第34話 軍人の街

 私は、まず、店の中を見渡したの。そしたら、軍人がいなかったので、すこし、ほっとしたわ。


 「いらっしょい。何をしましょうか?」


 「ここの、お薦めは何?」

 

 テルースが、慣れた言い方で、店員に聞いているわ。店員は、メニューを指さし、肉料理を薦めているみたい。


 テルースは、私の方を見ながら、どう? って、顔をしているの。私は、内容が、よく分からないけど、テルースに任せると決めているので、頷いて見せたわ。


 店員は、メニューを持って、私達の席から静かに離れて、奥に消えていった。


 「2人で食べるには、少し、量が多そうだけど、良かった?」


 「私は、それでいいわ」


 私は、軍人の事が気になって、テルースに聞いてみたの。


 「ねえ、どうして、見てくるのかしら?」


 「ユイカ、この街に来てから、観光客を見かけた?」


 「いいえ、見ていないわよ。ほとんど、軍人だけね」


 「この街には、観光客があまりいないんだ。それで、私達みたいな者が、不審者のように見えるのかも?

 制服で、このホテルに入って来た時は、特に見られている感じはしなかっただろ」


 「そうね。制服で街に出た方が良かったわね。次は、そうするわ」


 テルースの説明で、やっと、納得が出来たわ。この街では、制服が必須ということね。


 店員が、大量の肉料理を運んできた。2人では、到底食べきれそうにないわ。私は、残った料理をアイテムボックスに入れて持って帰ることにしたの。


 「ユイカ、おいしい?」


 テルースが、私に訊いて来た。特に、美味しいということもないし、不味いということもなかったけど。


 「おいしいよ。思ったより、硬くないね」


 テルースの顔を見て、つい、嘘をついてしまったわ。


 「そうだね、しっかりと煮込んでいるようだね。変な臭みもないので、食べやすいよ」


 私達は、料理を食べ終わると、足早にホテルに戻った。そのまま、各自の部屋に入った。


 私は、直ぐに、自分の部屋を出て、テルースの顔を見に、テルースの部屋に行ったの。今回は、普通にドアを叩いて、部屋の中に入って行ったわ。


 「夕食には、時間があるね」


 「そうね。テルースは、どうしたい?」


 「ユイカと一緒に居るだけでいいよ。別に観光をしなくても」


 「私も、それでいいよ。テルースと一緒に部屋で休んでる?」


 「分かった。今日は、観光を止めて、部屋で過ごそうか」

 

 「はい」


 私達は、観光を諦めて、部屋で、過ごすことにしたの。二人で過ごせば、すぐに夕食の時間になるだろうって。


 夕食の時間になったので、私達は、制服に着替えて食事の場所に移動したわ。


 私達は、昼に大量の肉料理を食べたので、それほど、お腹が空いていなかったの。出された料理は悪くはなかったのだけど、ほとんどを残してしまったわ。

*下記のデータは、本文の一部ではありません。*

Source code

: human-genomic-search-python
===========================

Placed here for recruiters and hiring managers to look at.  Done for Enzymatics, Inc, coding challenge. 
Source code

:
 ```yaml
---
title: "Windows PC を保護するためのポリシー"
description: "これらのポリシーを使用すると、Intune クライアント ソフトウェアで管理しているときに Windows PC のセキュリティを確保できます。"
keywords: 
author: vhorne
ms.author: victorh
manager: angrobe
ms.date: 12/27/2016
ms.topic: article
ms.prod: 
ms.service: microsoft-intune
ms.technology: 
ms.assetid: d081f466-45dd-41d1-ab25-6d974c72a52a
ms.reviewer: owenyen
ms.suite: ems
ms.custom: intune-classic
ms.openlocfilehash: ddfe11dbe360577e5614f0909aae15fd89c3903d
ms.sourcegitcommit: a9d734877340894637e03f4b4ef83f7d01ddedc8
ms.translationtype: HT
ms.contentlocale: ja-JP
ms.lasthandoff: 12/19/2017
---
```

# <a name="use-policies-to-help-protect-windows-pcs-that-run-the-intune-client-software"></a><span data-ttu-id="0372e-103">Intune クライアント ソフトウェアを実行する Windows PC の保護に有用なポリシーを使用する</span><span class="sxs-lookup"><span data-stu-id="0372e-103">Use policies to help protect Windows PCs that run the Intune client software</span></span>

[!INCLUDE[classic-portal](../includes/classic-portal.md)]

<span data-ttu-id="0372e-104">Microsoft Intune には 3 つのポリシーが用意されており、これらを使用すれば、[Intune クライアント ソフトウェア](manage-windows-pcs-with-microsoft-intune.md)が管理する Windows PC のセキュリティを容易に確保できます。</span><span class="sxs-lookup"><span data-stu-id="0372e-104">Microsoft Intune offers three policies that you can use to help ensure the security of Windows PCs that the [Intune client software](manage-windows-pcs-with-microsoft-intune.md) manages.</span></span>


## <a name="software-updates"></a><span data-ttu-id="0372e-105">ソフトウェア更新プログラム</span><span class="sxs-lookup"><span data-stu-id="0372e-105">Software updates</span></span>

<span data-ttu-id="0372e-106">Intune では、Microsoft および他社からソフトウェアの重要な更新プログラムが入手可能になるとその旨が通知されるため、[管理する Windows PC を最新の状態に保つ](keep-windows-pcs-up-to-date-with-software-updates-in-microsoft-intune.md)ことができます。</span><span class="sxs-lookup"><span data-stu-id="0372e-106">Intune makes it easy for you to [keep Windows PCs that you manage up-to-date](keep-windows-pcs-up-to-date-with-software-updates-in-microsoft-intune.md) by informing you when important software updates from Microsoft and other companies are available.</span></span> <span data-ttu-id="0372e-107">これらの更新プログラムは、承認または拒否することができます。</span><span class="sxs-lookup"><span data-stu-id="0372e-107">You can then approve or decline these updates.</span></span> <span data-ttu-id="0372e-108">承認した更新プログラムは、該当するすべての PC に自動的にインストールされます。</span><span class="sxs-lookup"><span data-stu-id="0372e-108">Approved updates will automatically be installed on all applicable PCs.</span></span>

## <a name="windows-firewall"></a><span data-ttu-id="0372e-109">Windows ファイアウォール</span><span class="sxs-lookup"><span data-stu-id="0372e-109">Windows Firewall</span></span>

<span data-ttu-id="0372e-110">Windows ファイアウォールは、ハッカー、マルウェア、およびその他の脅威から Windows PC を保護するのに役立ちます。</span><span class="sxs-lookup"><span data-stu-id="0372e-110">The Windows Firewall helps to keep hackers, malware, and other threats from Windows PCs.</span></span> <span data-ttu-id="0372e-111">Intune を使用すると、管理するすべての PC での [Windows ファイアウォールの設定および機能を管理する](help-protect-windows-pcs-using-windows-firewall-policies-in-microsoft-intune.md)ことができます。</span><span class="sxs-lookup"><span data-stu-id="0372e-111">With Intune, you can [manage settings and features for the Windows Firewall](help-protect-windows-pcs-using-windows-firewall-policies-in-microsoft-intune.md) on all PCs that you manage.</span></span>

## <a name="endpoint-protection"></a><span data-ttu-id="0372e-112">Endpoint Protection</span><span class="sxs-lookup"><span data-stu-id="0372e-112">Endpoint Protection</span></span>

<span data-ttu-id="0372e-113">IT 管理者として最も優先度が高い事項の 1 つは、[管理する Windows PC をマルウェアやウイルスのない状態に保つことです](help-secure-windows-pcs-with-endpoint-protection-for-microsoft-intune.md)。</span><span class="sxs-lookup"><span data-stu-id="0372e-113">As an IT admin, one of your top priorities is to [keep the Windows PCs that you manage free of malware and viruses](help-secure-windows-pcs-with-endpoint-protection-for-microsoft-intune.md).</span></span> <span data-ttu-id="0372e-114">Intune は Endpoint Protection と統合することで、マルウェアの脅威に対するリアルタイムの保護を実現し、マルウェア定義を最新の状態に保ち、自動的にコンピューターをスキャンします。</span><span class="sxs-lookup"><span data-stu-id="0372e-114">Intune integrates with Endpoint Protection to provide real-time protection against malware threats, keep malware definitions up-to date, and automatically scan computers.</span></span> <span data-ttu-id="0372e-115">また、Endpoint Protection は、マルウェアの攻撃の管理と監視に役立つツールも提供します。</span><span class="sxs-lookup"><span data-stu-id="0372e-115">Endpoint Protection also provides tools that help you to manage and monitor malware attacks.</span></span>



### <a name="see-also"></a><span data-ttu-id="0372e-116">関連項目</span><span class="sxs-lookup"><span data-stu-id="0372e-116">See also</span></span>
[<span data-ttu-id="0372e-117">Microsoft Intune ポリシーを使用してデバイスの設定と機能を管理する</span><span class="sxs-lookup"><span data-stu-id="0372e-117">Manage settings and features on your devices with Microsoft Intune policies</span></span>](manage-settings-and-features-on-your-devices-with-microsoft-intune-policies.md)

 何故か、エイコが、私達に声を掛けて来たの。本当、厭だわ。


 「どこか、具合でも悪いの?」


 「「大丈夫です」」


 私達は、同時に、声を出していたわ。本当に、気が合うのね。


 「でも、二人ともほとんど料理に手を付けていないわよ」


 あんたには、関係ないでしょ。黙っていてよね。


 「昼に食べた肉料理が多くて、まだ、余りお腹が空いていないのです」


 テルースは、エイコに丁寧に答えている。


 あら、テルースったら、エイコに、優しいわね。私が、エイコを嫌いだって、知っているはずなのに、何故? そんなに丁寧に対応しているの? ひょっとして、気があるの?


 「そうなの。2人で、街に出かけたのね」


 テルースったら、何故、相手をするの? もう、話すのを止めて! 私は、心の中で叫んでいた。もう少しで、思念伝達で、声を掛ける所だったわ。


 「はい、外で、昼食を取りました」


 「わかりました。そういうことなら、大丈夫ね」


 「はい、大丈夫です」


 「それじゃ、食事を終えて、部屋に戻りましょう」


 エイコは、係に声を掛けて、残った料理を下げて貰っていた。それから、皆は、それぞれの部屋に戻って行ったわ。


 私は、仕方がないので、自分の部屋に入って、ベッドで、じっとしていたの。そしたら、今日も、エイコが、私の部屋に来て、私の事を監視し始めたの。もう、イヤ、イヤ。


 私は、寝たふりをすることにしたわ。エイコの相手なんか、したくないわ。そしたら、エイコったら、勝手に私の寝ているベッドに入って来たのよ。


 私は、じっとして、寝たふりをしたいたわ。そしたら、私が、静かにしているのをいいここに、勝手に私の身体の上に乗って来たの。それでも、私は、何もしないで、じっとしていたわ。


 本当は、どうしていたらいいの。突然、昔の事を思い出したわ。あの厭な思い出、エイコが私の家に家庭教師でやって来た時の事を。


 また、あの時の事が繰り返されるの? 私は、抵抗することさえできない。でも、今は、テルースがいる。だから、前のように、心が折れることはないわ。


 いつの間にか、私は、寝てしまっていたみたい。そして、私の身体も、エイコの思っているようには、成らなかったみたい。それで、エイコは、私のベッドから、消えていたわ。


 私は、あのエイコから、解放された。これからは、自由よ。